Provided data |
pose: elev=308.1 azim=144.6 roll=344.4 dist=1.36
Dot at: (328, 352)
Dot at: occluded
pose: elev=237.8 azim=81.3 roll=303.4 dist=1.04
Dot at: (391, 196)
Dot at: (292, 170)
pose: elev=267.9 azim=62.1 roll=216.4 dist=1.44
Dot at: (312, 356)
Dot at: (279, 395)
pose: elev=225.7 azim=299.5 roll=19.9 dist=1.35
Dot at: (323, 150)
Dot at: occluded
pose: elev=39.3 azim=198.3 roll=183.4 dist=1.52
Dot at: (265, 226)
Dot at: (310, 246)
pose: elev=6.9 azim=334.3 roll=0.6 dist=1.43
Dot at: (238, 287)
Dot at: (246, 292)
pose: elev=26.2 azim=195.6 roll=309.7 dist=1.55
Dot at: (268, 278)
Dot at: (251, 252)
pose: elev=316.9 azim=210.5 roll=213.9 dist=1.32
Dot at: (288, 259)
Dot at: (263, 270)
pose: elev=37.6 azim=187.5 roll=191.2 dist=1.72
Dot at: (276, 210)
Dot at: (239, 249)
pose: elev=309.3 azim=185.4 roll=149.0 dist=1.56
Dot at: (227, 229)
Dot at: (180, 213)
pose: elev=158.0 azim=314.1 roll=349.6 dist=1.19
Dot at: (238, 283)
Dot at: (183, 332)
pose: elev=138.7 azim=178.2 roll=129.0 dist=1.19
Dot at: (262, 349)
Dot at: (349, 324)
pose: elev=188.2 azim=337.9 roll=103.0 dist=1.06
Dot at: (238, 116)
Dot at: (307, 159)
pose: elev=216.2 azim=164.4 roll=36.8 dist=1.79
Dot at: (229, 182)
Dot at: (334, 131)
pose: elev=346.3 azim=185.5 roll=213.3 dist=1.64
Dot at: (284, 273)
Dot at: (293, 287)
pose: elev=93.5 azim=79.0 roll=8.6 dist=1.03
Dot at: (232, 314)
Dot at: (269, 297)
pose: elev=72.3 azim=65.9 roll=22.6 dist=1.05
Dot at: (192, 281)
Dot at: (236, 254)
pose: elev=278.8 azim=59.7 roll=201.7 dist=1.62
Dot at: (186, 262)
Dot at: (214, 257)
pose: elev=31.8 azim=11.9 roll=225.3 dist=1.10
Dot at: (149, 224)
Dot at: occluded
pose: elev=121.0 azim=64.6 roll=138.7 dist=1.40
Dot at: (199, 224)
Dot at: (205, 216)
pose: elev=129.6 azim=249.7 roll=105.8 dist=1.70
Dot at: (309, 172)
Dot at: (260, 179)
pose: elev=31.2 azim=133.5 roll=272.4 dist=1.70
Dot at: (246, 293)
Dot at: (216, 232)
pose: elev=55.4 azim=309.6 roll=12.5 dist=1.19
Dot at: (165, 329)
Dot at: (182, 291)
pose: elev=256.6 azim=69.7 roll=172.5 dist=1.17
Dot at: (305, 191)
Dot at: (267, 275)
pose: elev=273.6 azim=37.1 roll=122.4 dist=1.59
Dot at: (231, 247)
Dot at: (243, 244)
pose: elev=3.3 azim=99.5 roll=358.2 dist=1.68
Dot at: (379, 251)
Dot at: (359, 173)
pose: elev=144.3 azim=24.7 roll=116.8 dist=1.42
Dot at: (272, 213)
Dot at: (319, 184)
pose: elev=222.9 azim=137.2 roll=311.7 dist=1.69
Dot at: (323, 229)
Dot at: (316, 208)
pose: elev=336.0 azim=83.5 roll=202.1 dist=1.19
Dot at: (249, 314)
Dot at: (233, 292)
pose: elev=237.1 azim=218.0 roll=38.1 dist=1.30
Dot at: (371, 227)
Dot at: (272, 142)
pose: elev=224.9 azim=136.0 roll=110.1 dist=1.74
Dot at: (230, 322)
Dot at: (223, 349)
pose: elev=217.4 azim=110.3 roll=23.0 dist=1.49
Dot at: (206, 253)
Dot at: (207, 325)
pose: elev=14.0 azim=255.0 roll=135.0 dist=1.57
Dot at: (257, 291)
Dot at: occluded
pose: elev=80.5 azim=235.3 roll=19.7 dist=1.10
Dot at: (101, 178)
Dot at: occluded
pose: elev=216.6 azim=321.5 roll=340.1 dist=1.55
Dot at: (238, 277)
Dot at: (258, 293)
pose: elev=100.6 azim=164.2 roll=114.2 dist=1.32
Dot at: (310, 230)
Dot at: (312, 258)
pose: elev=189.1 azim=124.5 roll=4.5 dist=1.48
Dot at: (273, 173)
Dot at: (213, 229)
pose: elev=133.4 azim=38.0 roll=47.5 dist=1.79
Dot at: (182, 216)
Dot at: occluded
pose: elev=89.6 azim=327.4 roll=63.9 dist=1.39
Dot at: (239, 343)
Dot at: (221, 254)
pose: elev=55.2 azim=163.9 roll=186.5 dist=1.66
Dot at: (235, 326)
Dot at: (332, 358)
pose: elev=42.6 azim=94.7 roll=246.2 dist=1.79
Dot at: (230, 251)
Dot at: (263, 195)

Your objective | Rewrite all of the data above, replacing "pose" with "view" everywhere it occurs and leaving everything else unchanged.

Exercise result |
view: elev=308.1 azim=144.6 roll=344.4 dist=1.36
Dot at: (328, 352)
Dot at: occluded
view: elev=237.8 azim=81.3 roll=303.4 dist=1.04
Dot at: (391, 196)
Dot at: (292, 170)
view: elev=267.9 azim=62.1 roll=216.4 dist=1.44
Dot at: (312, 356)
Dot at: (279, 395)
view: elev=225.7 azim=299.5 roll=19.9 dist=1.35
Dot at: (323, 150)
Dot at: occluded
view: elev=39.3 azim=198.3 roll=183.4 dist=1.52
Dot at: (265, 226)
Dot at: (310, 246)
view: elev=6.9 azim=334.3 roll=0.6 dist=1.43
Dot at: (238, 287)
Dot at: (246, 292)
view: elev=26.2 azim=195.6 roll=309.7 dist=1.55
Dot at: (268, 278)
Dot at: (251, 252)
view: elev=316.9 azim=210.5 roll=213.9 dist=1.32
Dot at: (288, 259)
Dot at: (263, 270)
view: elev=37.6 azim=187.5 roll=191.2 dist=1.72
Dot at: (276, 210)
Dot at: (239, 249)
view: elev=309.3 azim=185.4 roll=149.0 dist=1.56
Dot at: (227, 229)
Dot at: (180, 213)
view: elev=158.0 azim=314.1 roll=349.6 dist=1.19
Dot at: (238, 283)
Dot at: (183, 332)
view: elev=138.7 azim=178.2 roll=129.0 dist=1.19
Dot at: (262, 349)
Dot at: (349, 324)
view: elev=188.2 azim=337.9 roll=103.0 dist=1.06
Dot at: (238, 116)
Dot at: (307, 159)
view: elev=216.2 azim=164.4 roll=36.8 dist=1.79
Dot at: (229, 182)
Dot at: (334, 131)
view: elev=346.3 azim=185.5 roll=213.3 dist=1.64
Dot at: (284, 273)
Dot at: (293, 287)
view: elev=93.5 azim=79.0 roll=8.6 dist=1.03
Dot at: (232, 314)
Dot at: (269, 297)
view: elev=72.3 azim=65.9 roll=22.6 dist=1.05
Dot at: (192, 281)
Dot at: (236, 254)
view: elev=278.8 azim=59.7 roll=201.7 dist=1.62
Dot at: (186, 262)
Dot at: (214, 257)
view: elev=31.8 azim=11.9 roll=225.3 dist=1.10
Dot at: (149, 224)
Dot at: occluded
view: elev=121.0 azim=64.6 roll=138.7 dist=1.40
Dot at: (199, 224)
Dot at: (205, 216)
view: elev=129.6 azim=249.7 roll=105.8 dist=1.70
Dot at: (309, 172)
Dot at: (260, 179)
view: elev=31.2 azim=133.5 roll=272.4 dist=1.70
Dot at: (246, 293)
Dot at: (216, 232)
view: elev=55.4 azim=309.6 roll=12.5 dist=1.19
Dot at: (165, 329)
Dot at: (182, 291)
view: elev=256.6 azim=69.7 roll=172.5 dist=1.17
Dot at: (305, 191)
Dot at: (267, 275)
view: elev=273.6 azim=37.1 roll=122.4 dist=1.59
Dot at: (231, 247)
Dot at: (243, 244)
view: elev=3.3 azim=99.5 roll=358.2 dist=1.68
Dot at: (379, 251)
Dot at: (359, 173)
view: elev=144.3 azim=24.7 roll=116.8 dist=1.42
Dot at: (272, 213)
Dot at: (319, 184)
view: elev=222.9 azim=137.2 roll=311.7 dist=1.69
Dot at: (323, 229)
Dot at: (316, 208)
view: elev=336.0 azim=83.5 roll=202.1 dist=1.19
Dot at: (249, 314)
Dot at: (233, 292)
view: elev=237.1 azim=218.0 roll=38.1 dist=1.30
Dot at: (371, 227)
Dot at: (272, 142)
view: elev=224.9 azim=136.0 roll=110.1 dist=1.74
Dot at: (230, 322)
Dot at: (223, 349)
view: elev=217.4 azim=110.3 roll=23.0 dist=1.49
Dot at: (206, 253)
Dot at: (207, 325)
view: elev=14.0 azim=255.0 roll=135.0 dist=1.57
Dot at: (257, 291)
Dot at: occluded
view: elev=80.5 azim=235.3 roll=19.7 dist=1.10
Dot at: (101, 178)
Dot at: occluded
view: elev=216.6 azim=321.5 roll=340.1 dist=1.55
Dot at: (238, 277)
Dot at: (258, 293)
view: elev=100.6 azim=164.2 roll=114.2 dist=1.32
Dot at: (310, 230)
Dot at: (312, 258)
view: elev=189.1 azim=124.5 roll=4.5 dist=1.48
Dot at: (273, 173)
Dot at: (213, 229)
view: elev=133.4 azim=38.0 roll=47.5 dist=1.79
Dot at: (182, 216)
Dot at: occluded
view: elev=89.6 azim=327.4 roll=63.9 dist=1.39
Dot at: (239, 343)
Dot at: (221, 254)
view: elev=55.2 azim=163.9 roll=186.5 dist=1.66
Dot at: (235, 326)
Dot at: (332, 358)
view: elev=42.6 azim=94.7 roll=246.2 dist=1.79
Dot at: (230, 251)
Dot at: (263, 195)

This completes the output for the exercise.